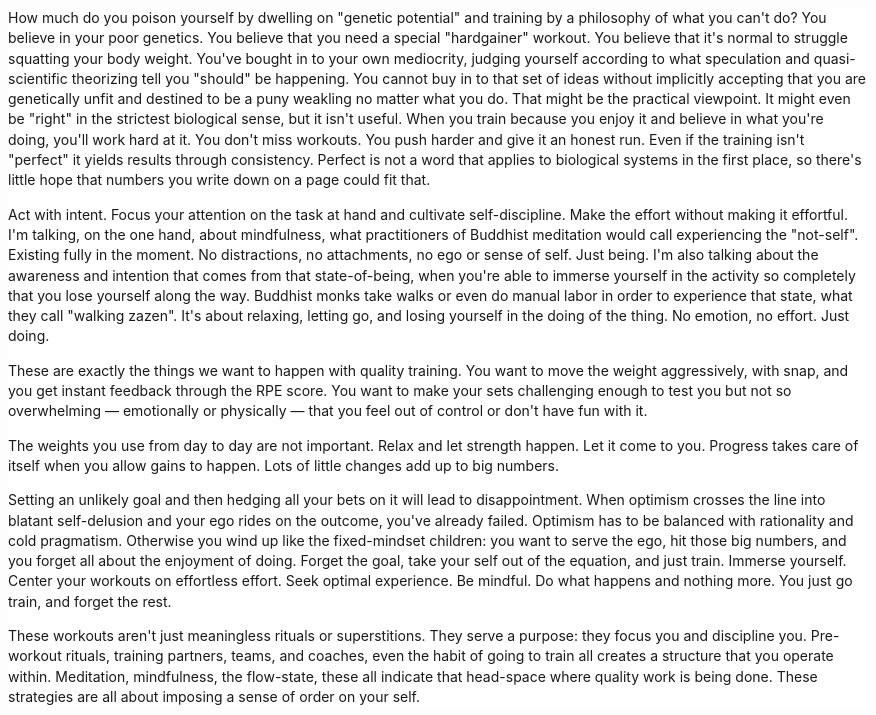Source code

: How much do you poison yourself by dwelling on "genetic potential" and training by a philosophy of what you can't do? You believe in your poor genetics. You believe that you need a special "hardgainer" workout. You believe that it's normal to struggle squatting your body weight. You've bought in to your own mediocrity, judging yourself according to what speculation and quasi-scientific theorizing tell you "should" be happening. You cannot buy in to that set of ideas without implicitly accepting that you are genetically unfit and destined to be a puny weakling no matter what you do. That might be the practical viewpoint. It might even be "right" in the strictest biological sense, but it isn't useful. When you train because you enjoy it and believe in what you're doing, you'll work hard at it. You don't miss workouts. You push harder and give it an honest run. Even if the training isn't "perfect" it yields results through consistency. Perfect is not a word that applies to biological systems in the first place, so there's little hope that numbers you write down on a page could fit that.

Act with intent. Focus your attention on the task at hand and cultivate self-discipline. Make the effort without making it effortful. I'm talking, on the one hand, about mindfulness, what practitioners of Buddhist meditation would call experiencing the "not-self". Existing fully in the moment. No distractions, no attachments, no ego or sense of self. Just being. I'm also talking about the awareness and intention that comes from that state-of-being, when you're able to immerse yourself in the activity so completely that you lose yourself along the way. Buddhist monks take walks or even do manual labor in order to experience that state, what they call "walking zazen". It's about relaxing, letting go, and losing yourself in the doing of the thing. No emotion, no effort. Just doing.

These are exactly the things we want to happen with quality training. You want to move the weight aggressively, with snap, and you get instant feedback through the RPE score. You want to make your sets challenging enough to test you but not so overwhelming ― emotionally or physically ― that you feel out of control or don't have fun with it.

The weights you use from day to day are not important. Relax and let strength happen. Let it come to you. Progress takes care of itself when you allow gains to happen. Lots of little changes add up to big numbers.

Setting an unlikely goal and then hedging all your bets on it will lead to disappointment. When optimism crosses the line into blatant self-delusion and your ego rides on the outcome, you've already failed. Optimism has to be balanced with rationality and cold pragmatism. Otherwise you wind up like the fixed-mindset children: you want to serve the ego, hit those big numbers, and you forget all about the enjoyment of doing. Forget the goal, take your self out of the equation, and just train. Immerse yourself. Center your workouts on effortless effort. Seek optimal experience. Be mindful. Do what happens and nothing more. You just go train, and forget the rest.

These workouts aren't just meaningless rituals or superstitions. They serve a purpose: they focus you and discipline you. Pre-workout rituals, training partners, teams, and coaches, even the habit of going to train all creates a structure that you operate within. Meditation, mindfulness, the flow-state, these all indicate that head-space where quality work is being done. These strategies are all about imposing a sense of order on your self.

====================

What is expected »
Using the material above, count how many lines include the word "These" and answer with only that figure.

Solution to the problem »
2